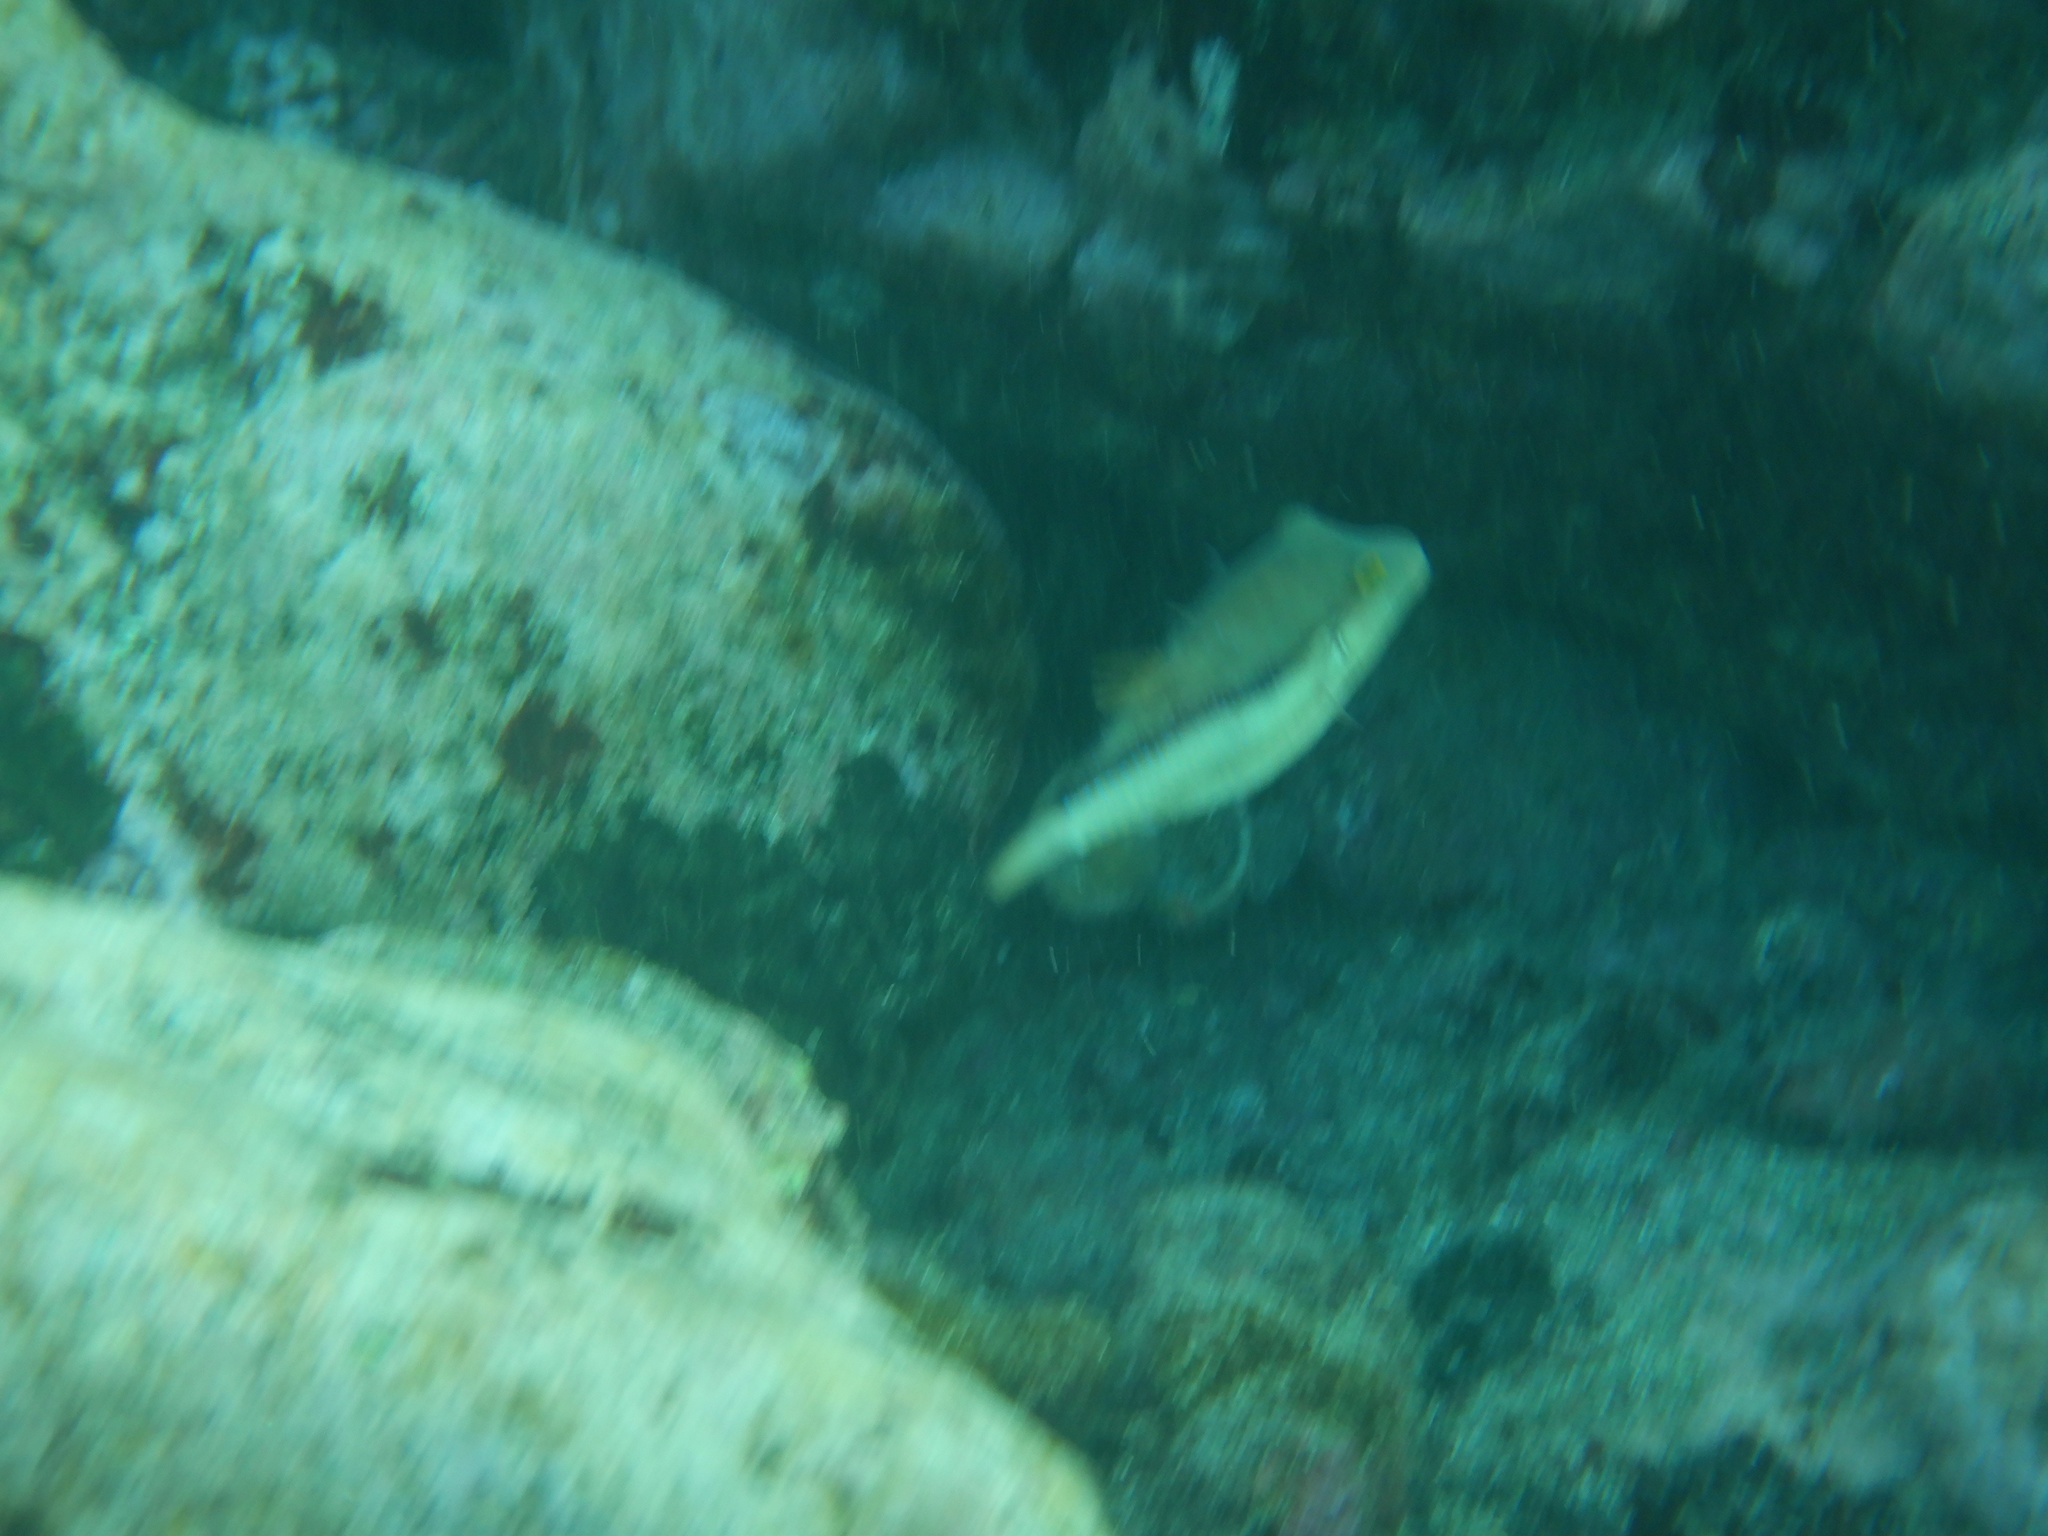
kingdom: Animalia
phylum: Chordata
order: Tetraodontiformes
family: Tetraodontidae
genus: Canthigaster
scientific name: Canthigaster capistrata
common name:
...
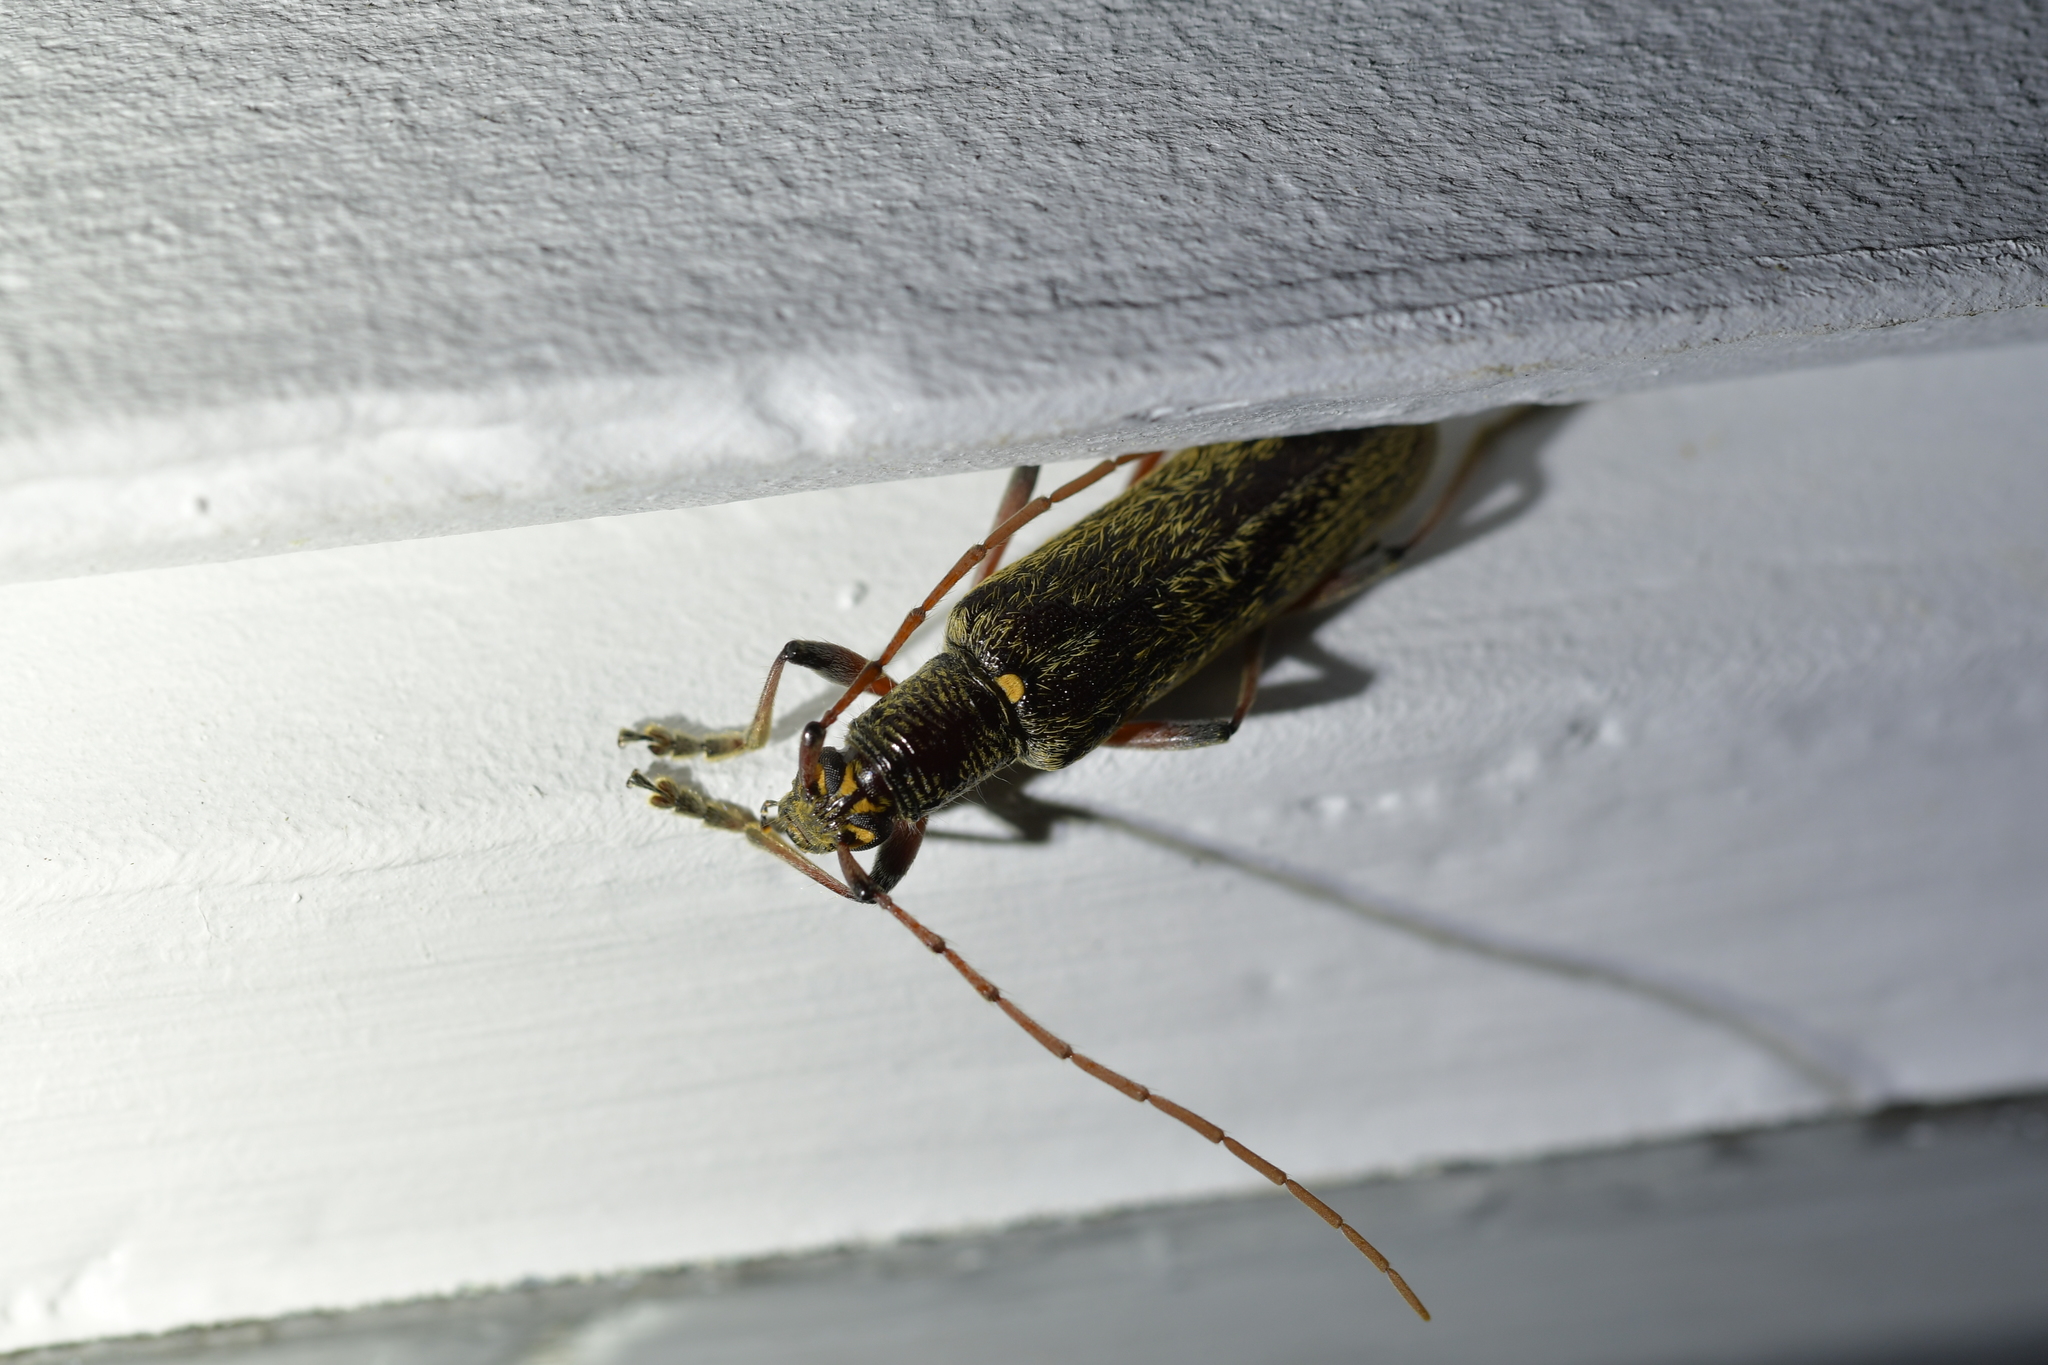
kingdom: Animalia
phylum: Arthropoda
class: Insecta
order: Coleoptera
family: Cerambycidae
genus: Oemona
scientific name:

Objective:
Report each line of the records that contains the word "name", reproducing every such line in full.

Reply:
scientific name: Canthigaster capistrata
common name:
scientific name:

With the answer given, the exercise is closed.